* **Extract to read**:
▶
Dive Brief:
- Cleared nuclear capacity fell by more than a quarter in PJM’s latest Base Residual Auction, the grid operator announced Wednesday, while demand response, renewables, natural gas and coal all increased their cleared capacity compared to last year.
- Capacity prices for much of the market came in higher than last year, at $140/MW-day compared to $76/MW-day. PJM said the increase is due to lower prices in its energy market and higher entry costs for new generators, while analysts said some plants likely sat out the auction this year.
- The auction for delivery in 2021/2022 cleared 163.3 GW of capacity, a 2% decrease from last year, resulting in a 22% reserve margin. Of that, nearly 14 GW was demand response or energy efficiency, with both increasing significantly over the last auction.
Dive Insight:
The 2021/2022 Base Residual Auction cleared about 20,000 MW of nuclear power, PJM Vice President Stu Bressler told reporters Wednesday, while last year’s auction cleared about 27,400 MW.
Analysts had expected cleared nuclear capacity to decrease, Bressler noted, saying the 7,400 MW drop was “less than some of the expectations I saw as far as nuclear risk.”
The drop in cleared capacity is the result of some nuclear plants not winning capacity contracts this year.
FirstEnergy Solutions, which has three nuclear plants slated to retire before the auction date, said Thursday those facilities did not clear the auction. The company last month asked the Department of Energy for emergency relief to keep those generators online, and a spokesperson said the results will have "no immediate impact" on those plans or company operations.
Exelon, the nation's largest nuclear operator, said Thursday it bid its nuclear plants into the auction, but Three Mile Island (TMI), Dresden and all but a small portion of its Byron plant failed to clear. Exelon did not bid the Oyster Creek plant in New Jersey, which is slated to retire this year.
It is the fourth year running that TMI did not clear, spokesperson Paul Adams noted.
New Jersey nuclear operator PSEG told Utility Dive it bid its plants into the auction, even though state legislation to subsidize its plants was not signed until Wednesday, after the auction had concluded.
"An added benefit of our participation and clearing in the RPM auction is that the clearing price and capacity costs to New Jersey customers was in all likelihood lower than it would have been if we had not cleared as many MWs," spokesperson Mike Jennings said in an email.
The decrease in nuclear capacity came amid higher prices across most of PJM, though regions with most of the market’s nuclear capacity saw smaller price increases, noted Robbie Orvis, policy director at think tank Energy Innovation.
“In EMAAC, which has roughly 25% of PJM’s nuclear capacity, prices actually dropped by $22.14/MW-day,” Orvis noted. “In COMED, which has about 32% of PJM’s nuclear capacity, prices only increased by $7.43/MW-day. The remaining regions with nuclear capacity saw healthy price increases ranging from $53.96/MW-day to $94.80/MW-day.”
◀
* **Required tasks**:
• a. Copy the PJM auction report word for word between "New Jersey nuclear" and "auction had concluded.", inclusive.
• b. Write the next part of the PJM auction report, picking up after its final sentence.
The lines after this point come from a different source.

* **Extracted records**:
▶
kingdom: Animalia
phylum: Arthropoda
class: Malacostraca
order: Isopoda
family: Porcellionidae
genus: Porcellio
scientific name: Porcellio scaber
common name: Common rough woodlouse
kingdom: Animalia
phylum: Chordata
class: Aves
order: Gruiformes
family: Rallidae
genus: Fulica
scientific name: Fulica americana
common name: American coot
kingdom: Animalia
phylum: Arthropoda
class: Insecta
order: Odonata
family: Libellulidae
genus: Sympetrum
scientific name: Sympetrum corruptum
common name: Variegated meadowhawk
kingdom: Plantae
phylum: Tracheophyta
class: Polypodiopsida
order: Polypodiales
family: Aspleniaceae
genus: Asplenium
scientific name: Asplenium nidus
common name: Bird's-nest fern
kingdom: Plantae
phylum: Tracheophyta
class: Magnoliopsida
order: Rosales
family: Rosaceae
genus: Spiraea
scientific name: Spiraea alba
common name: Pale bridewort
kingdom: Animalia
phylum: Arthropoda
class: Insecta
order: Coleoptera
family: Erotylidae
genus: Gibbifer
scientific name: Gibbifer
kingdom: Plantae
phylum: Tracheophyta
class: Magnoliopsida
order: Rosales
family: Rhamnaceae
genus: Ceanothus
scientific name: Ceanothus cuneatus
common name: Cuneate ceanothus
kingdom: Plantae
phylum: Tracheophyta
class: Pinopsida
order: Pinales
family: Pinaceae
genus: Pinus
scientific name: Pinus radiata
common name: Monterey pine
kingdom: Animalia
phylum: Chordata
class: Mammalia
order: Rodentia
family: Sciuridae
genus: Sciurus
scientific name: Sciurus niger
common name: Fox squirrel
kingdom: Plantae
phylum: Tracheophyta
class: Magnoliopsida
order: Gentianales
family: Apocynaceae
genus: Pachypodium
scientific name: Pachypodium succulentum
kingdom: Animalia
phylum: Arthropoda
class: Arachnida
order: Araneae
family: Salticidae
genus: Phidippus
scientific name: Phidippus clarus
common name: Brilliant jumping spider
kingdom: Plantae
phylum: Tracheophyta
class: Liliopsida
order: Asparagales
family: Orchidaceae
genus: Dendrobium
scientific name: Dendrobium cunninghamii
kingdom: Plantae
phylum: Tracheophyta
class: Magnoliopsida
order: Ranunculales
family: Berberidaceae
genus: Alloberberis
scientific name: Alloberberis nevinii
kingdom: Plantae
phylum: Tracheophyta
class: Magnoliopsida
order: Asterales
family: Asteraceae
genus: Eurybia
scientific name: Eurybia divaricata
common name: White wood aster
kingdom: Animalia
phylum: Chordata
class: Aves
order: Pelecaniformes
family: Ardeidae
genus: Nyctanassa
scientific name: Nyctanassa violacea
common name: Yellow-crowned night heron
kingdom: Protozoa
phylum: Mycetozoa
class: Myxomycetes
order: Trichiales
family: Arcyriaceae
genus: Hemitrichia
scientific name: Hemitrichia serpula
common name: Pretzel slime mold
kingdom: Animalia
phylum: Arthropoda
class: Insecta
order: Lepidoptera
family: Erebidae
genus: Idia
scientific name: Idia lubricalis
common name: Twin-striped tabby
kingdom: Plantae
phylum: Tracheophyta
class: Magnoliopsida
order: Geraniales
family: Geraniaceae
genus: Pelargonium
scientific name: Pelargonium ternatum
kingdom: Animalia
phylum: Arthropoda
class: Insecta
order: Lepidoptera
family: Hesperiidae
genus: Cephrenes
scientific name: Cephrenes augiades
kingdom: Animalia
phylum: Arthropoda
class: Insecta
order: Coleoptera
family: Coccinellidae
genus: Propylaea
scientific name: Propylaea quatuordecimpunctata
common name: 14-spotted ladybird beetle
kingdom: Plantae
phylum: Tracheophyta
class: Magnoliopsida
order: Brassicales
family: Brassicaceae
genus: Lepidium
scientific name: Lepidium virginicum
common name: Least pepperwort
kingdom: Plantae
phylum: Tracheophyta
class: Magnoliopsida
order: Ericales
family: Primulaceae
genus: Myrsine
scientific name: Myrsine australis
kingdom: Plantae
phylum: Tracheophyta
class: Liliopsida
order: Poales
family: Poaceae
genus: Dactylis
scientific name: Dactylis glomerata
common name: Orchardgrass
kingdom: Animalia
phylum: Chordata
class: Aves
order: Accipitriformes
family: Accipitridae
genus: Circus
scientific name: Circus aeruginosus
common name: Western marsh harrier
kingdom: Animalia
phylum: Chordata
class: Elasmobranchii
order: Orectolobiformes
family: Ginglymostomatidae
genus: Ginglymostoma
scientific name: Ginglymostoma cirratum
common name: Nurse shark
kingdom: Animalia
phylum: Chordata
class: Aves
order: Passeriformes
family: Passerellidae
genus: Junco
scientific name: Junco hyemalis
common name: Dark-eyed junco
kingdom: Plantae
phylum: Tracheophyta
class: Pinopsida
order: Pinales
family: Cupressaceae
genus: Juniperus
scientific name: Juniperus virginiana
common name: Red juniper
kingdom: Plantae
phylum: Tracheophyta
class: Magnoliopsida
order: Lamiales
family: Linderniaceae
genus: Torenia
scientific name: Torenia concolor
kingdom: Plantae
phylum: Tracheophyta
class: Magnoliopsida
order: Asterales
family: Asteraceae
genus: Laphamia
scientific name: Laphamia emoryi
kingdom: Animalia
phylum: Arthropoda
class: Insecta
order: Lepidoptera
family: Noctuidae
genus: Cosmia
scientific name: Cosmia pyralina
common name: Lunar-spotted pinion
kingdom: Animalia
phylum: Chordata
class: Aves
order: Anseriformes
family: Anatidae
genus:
◀
* **Task-by-task results**:
• a.
New Jersey nuclear operator PSEG told Utility Dive it bid its plants into the auction, even though state legislation to subsidize its plants was not signed until Wednesday, after the auction had concluded.

• b.
“It’s unclear how some units might have changed their bidding behavior in response to state nuclear subsidy programs,” Orvis added, “but given the economic hardships for many nuclear plants in PJM, these results don’t point to any kind of dramatic change in market conditions.”
The decrease in nuclear was met with increases in a variety of other power resources.
Wind resources increased by 529 MW, PJM reported, from 887 MW last year to 1,416 MW this year. Solar jumped from 125 MW last year to 570 MW this year, an increase of more than four and a half times.
Natural gas also fared well, increasing by about a gigawatt in cleared capacity, while coal increased by 500 MW.
No new coal plants are being built in PJM, but Bressler said higher capacity prices and greater efficiencies at coal plants allowed more capacity to clear.
“The death of coal has been greatly exaggerated," Bressler said. "It hung in there this year.”
Auction results for demand response were particularly significant, the PJM vice president said. DR providers complain that PJM’s capacity performance options, which only allow year-round resources, unfairly disadvantage their resources. But more than 11 GW of DR cleared the auction this year, up from 7,820 MW the year before.
“I was surprised by the magnitude of the increase in annual demand response that was willing to commit to the capacity performance requirements in this auction,” Bressler said, “and I question whether we really have a seasonal issue.”
The PJM auction results are likely to increase calls from nuclear energy advocates to support the resource, which they say is not valued for its zero-carbon generation and contributions to grid resilience in PJM’s market today.
“Reforms are needed but they need not be limited to the capacity market,” said a spokesperson for the Nuclear Energy Institute, which is still reviewing the auction results. “Markets need to better value nuclear attributes, and that can be done through improvements in how energy is valued or through state policies that explicitly recognize these benefits."
This post has been updated to add comments from Exelon, FirstEnergy and PSEG.